Almanya'da hayatını sürdüren yazar Doğan Akhanlı hakkında 1989’da işlenmiş bir cinayetten ötürü yargılandığı davada verilen beraat kararı Yargıtay Cumhuriyet Savcılığı’nın bile “Suçsuzdur” demesine rağmen, 9. Ceza Dairesi tarafından bozuldu.

Daire, cinayette ölen kuyumcunun oğluna ait “Bu kişi babamı öldürenler içinde değildi” şeklindeki ifadelerini, “Aradan geçen 21 yıllık süre, sanığın fiziki görünümünün tümüyle değişmiş olması, mağdurların halen aynı bölgede aynı işle iştigal etmeleri, terör örgütünün muhtemel eylemlerinden çekinmelerini” gerekçe göstererek, dikkate almadı.

Daire, emniyet kayıtlarına göre 1993’te dağıldığı anlaşılan örgütü varsaymakla kalmadı, iki tanığın işkence altında verilmiş beyanlarını da doğru kabul etti.

Son olarak daire, Akhanlı’nın 1984’te askeri mahkemede açılan başka bir davasını, yazarın örgüt üyesi oluşuna kanıt gösterdi.

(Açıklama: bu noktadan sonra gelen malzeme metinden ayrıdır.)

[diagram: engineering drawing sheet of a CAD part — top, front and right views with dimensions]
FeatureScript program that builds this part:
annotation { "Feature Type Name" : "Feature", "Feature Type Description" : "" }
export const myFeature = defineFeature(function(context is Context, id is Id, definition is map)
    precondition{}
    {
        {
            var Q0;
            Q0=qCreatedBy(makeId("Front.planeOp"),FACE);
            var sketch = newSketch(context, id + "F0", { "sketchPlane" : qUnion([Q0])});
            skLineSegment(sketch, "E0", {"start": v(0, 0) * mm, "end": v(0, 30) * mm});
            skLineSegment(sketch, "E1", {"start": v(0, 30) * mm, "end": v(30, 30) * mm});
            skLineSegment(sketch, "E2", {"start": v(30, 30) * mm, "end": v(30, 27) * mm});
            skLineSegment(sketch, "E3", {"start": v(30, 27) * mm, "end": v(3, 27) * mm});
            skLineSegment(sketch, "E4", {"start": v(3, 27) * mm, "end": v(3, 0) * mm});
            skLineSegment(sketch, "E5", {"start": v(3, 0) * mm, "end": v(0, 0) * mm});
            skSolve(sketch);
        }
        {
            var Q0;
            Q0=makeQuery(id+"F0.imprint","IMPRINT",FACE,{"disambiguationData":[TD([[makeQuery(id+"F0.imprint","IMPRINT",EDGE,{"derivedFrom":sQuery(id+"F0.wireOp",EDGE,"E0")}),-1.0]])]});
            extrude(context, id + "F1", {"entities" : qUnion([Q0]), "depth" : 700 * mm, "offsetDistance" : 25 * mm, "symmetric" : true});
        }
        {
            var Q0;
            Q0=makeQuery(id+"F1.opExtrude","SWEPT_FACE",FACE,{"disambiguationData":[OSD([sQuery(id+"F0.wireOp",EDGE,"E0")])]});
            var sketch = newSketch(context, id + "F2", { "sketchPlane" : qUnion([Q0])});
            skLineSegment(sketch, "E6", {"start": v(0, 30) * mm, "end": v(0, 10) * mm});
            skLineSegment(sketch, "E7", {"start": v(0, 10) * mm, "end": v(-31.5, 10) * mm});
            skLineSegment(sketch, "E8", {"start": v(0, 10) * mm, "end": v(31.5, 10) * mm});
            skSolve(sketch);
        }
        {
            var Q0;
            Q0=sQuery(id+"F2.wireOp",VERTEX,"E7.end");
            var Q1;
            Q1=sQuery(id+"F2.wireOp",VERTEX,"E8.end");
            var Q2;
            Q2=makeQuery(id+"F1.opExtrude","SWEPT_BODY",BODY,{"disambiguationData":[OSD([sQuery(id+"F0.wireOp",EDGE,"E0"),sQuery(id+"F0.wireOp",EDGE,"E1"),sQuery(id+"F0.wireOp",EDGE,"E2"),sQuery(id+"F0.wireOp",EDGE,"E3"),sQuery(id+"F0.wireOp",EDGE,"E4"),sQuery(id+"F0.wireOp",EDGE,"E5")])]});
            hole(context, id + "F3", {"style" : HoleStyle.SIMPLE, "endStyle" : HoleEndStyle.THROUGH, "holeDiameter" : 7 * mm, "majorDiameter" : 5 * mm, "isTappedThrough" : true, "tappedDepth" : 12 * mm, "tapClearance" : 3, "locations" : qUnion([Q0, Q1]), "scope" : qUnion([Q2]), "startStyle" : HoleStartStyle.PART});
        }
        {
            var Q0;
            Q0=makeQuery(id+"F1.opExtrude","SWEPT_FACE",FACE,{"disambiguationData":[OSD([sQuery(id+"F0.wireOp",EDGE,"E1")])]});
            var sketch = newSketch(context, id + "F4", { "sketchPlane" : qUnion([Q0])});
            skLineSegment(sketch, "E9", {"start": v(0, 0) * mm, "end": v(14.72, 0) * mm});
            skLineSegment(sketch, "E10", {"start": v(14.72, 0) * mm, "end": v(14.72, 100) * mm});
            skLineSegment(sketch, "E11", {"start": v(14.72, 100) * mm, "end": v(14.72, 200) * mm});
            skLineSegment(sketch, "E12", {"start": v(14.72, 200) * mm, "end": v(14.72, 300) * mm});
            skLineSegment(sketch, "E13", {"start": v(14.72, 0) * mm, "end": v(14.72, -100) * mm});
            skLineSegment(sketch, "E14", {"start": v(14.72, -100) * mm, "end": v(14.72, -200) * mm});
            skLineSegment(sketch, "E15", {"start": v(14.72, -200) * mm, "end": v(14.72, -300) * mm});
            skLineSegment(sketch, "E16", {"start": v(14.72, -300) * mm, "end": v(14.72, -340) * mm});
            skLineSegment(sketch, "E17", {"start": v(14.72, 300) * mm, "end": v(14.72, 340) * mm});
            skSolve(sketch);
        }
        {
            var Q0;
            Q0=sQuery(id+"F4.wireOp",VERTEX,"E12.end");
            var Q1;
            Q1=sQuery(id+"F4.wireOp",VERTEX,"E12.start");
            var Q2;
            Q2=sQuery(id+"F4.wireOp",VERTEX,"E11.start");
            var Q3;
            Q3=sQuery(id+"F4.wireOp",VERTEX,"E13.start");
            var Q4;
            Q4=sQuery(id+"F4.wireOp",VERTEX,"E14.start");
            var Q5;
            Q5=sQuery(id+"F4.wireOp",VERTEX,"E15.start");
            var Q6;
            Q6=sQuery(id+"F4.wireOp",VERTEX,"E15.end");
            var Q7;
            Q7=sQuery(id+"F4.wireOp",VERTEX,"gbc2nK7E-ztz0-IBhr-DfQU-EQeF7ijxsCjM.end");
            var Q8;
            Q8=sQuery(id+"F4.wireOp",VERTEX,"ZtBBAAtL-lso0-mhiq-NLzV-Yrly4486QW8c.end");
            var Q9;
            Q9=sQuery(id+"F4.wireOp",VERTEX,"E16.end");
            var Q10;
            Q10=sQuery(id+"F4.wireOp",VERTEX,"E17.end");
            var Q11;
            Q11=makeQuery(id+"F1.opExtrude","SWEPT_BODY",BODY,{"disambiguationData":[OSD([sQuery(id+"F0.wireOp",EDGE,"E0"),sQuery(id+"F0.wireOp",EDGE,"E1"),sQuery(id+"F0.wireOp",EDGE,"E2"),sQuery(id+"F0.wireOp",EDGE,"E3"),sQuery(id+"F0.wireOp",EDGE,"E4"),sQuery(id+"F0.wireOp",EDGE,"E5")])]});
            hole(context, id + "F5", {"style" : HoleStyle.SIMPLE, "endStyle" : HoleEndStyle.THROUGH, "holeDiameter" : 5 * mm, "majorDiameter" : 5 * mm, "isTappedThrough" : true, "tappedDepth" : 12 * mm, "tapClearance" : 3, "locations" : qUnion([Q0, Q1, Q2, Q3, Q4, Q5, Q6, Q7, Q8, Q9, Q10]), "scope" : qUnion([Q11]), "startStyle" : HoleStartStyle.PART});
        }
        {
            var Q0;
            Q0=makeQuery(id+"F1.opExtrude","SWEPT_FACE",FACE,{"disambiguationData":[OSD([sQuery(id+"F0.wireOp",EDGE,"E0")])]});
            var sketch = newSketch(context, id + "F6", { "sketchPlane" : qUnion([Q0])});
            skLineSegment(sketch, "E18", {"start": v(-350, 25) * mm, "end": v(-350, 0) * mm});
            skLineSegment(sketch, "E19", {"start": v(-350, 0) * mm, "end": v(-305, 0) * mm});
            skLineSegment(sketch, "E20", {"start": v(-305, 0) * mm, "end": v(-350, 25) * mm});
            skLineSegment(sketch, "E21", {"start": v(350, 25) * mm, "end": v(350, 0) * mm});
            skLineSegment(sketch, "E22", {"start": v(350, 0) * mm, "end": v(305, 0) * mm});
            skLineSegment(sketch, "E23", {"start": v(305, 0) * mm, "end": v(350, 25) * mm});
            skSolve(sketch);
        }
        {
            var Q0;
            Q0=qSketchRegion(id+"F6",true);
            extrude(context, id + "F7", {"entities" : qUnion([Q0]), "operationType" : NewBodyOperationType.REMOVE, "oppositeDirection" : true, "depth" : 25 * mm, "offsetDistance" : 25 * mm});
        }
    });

Dahası, Akhanlı’ya “ağırlaştırılmış müebbet” verilmesi istenen bu karar, Akhanlı’nın doğumgünü olan 27 Şubat’ta çıktı.

OLAYIN GELİŞİMİ

Radikal’den İsmail Saymaz’ın haberine göre, İstanbul ’da, 20 Ekim 1989’da bir döviz bürosuna giren silahlı üç kişi, “Bu bir soygundur” dedi. İçeride, dükkan sahibi Yaşar Tutum ile oğulları Mustafa ve Ünay vardı. Arbede çıktı. Açılan ateşle Yaşar Tutum öldü. Üç soyguncu, arkalarında ceset ve iki çanta bırakıp kaçtı. İstanbul Emniyeti, çantada ‘üç yıl sonra’ yaptığı aramada üç fotoğraf ve döküman buldu. İddiaya göre, dokümanlar Mehmet Fatih Çalışkan’a aitti. Çalışkan, 1993’te alınan ifadesinde, “Hamza Kopal’ın emriyle kendi şirketim hakkında istihbarat amaçlı” deyince soruşturmanın seyri değişti. Çünkü Kopal, ‘Türkiye Halk Kurtuluş Partisi/Yeniden Kuruluş Birliği-Halk Kurtuluş Güçleri’ adlı örgütün üyesi olmakla suçlanıyordu.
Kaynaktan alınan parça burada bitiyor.